HIGHER EDUCATION BUBBLE UPDATE: States Are Slashing College Budgets and Raising Tuition.

The proposals are part of a decades-long shift of making students pay for an increasing share of postsecondary education, leading to tuition increases at public institutions that outpace those at private schools. They come as a diploma, a driver of social and economic mobility that fueled the country’s post-war boom, is more important than ever to both individual and state prosperity.

“When we’re saying more and more Americans need to have this education, we’re pricing it so that the vast group that has never had it before can’t afford it,” said George Pernsteiner, president of the State Higher Education Executive Officers association.

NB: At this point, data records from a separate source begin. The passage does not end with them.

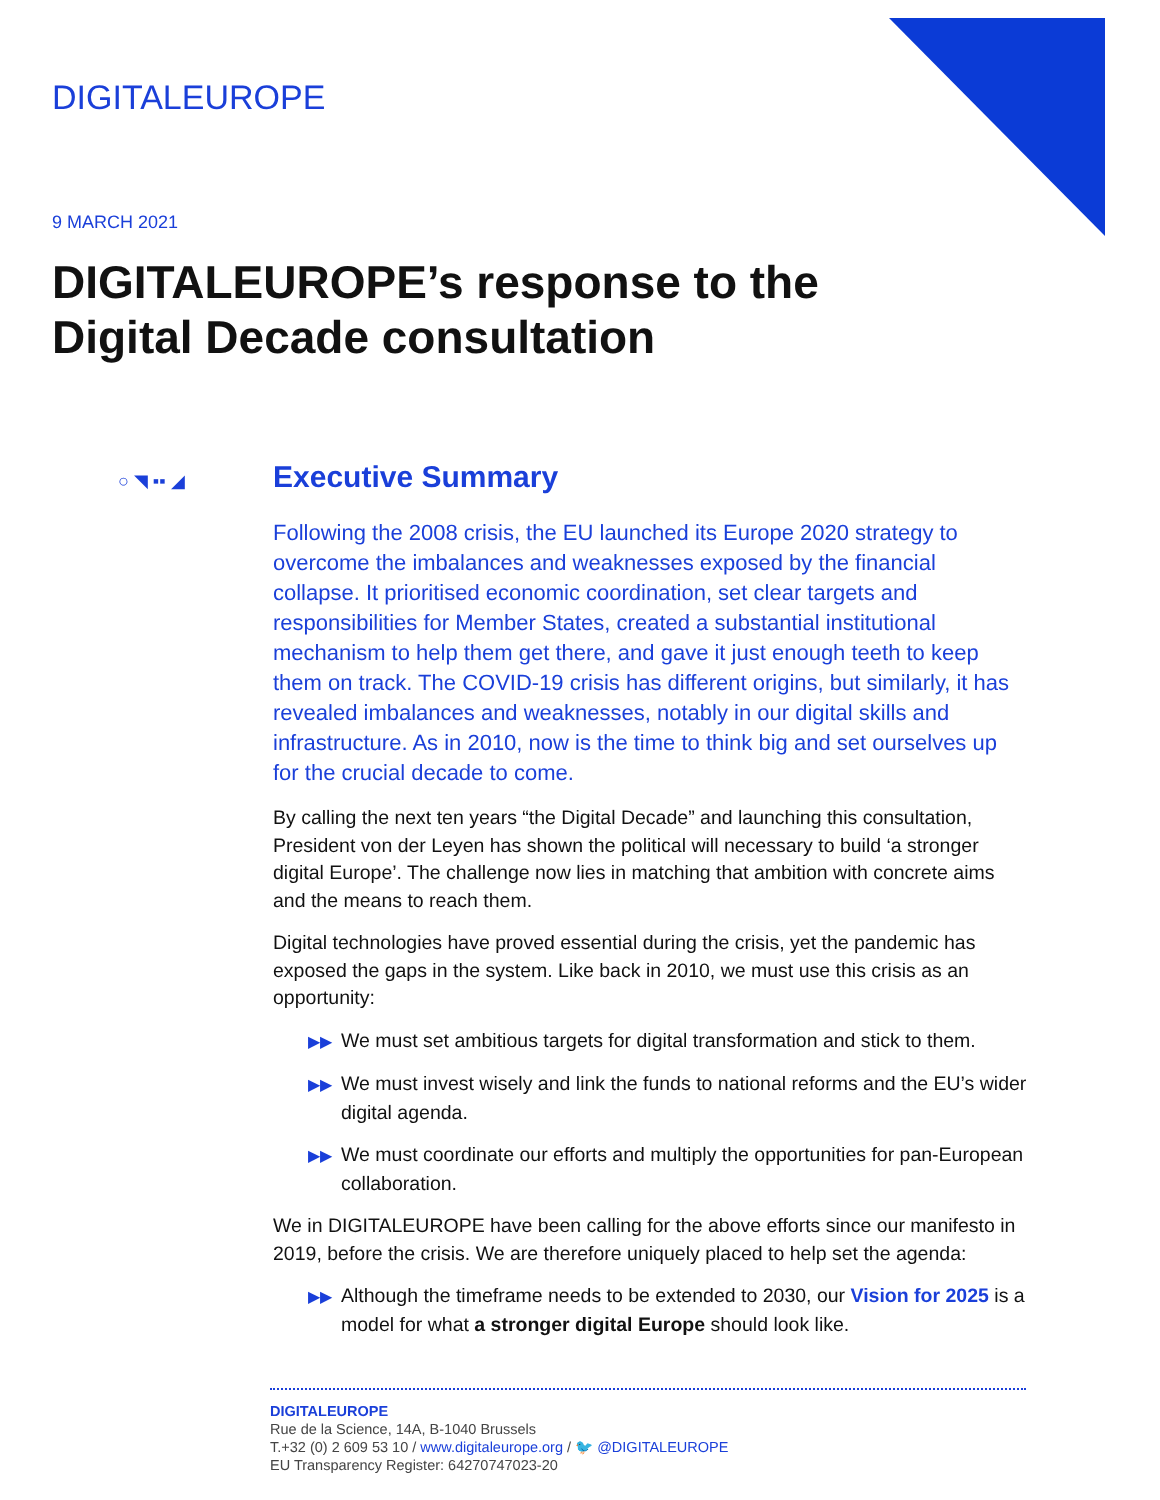DIGITALEUROPE
9 MARCH 2021
DIGITALEUROPE’s response to the
Digital Decade consultation
○ ◥ ▪▪ ◢
Executive Summary
Following the 2008 crisis, the EU launched its Europe 2020 strategy to overcome the imbalances and weaknesses exposed by the financial collapse. It prioritised economic coordination, set clear targets and responsibilities for Member States, created a substantial institutional mechanism to help them get there, and gave it just enough teeth to keep them on track. The COVID-19 crisis has different origins, but similarly, it has revealed imbalances and weaknesses, notably in our digital skills and infrastructure. As in 2010, now is the time to think big and set ourselves up for the crucial decade to come.
By calling the next ten years “the Digital Decade” and launching this consultation, President von der Leyen has shown the political will necessary to build ‘a stronger digital Europe’. The challenge now lies in matching that ambition with concrete aims and the means to reach them.
Digital technologies have proved essential during the crisis, yet the pandemic has exposed the gaps in the system. Like back in 2010, we must use this crisis as an opportunity:
▶▶ We must set ambitious targets for digital transformation and stick to them.
▶▶ We must invest wisely and link the funds to national reforms and the EU’s wider digital agenda.
▶▶ We must coordinate our efforts and multiply the opportunities for pan-European collaboration.
We in DIGITALEUROPE have been calling for the above efforts since our manifesto in 2019, before the crisis. We are therefore uniquely placed to help set the agenda:
▶▶ Although the timeframe needs to be extended to 2030, our Vision for 2025 is a model for what a stronger digital Europe should look like.
DIGITALEUROPE
Rue de la Science, 14A, B-1040 Brussels
T.+32 (0) 2 609 53 10 / www.digitaleurope.org / 🐦 @DIGITALEUROPE
EU Transparency Register: 64270747023-20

Two-thirds of the 165 million U.S. jobs in 2020 will require education beyond high school, according to Georgetown University’s Center on Education and the Workforce. In 1973, fewer than a third did.

Students and families are shouldering a bigger share of the burden. Tuition accounted for about 48 percent of public higher-education revenue in 2013, the latest year for which data are available, according to Pernsteiner’s organization, which is based in Boulder, Colorado. That’s double what it was in 1988.

The process has gone on for decades, driven largely by the fact that entitlement and wealth-transfer programs (ironically, overwhelmingly supported by the professoriate) get higher priority with politicians than higher education spending because they’re more effective vote-buying tools. By supporting a welfare state, academics created budgetary competition that they can’t beat.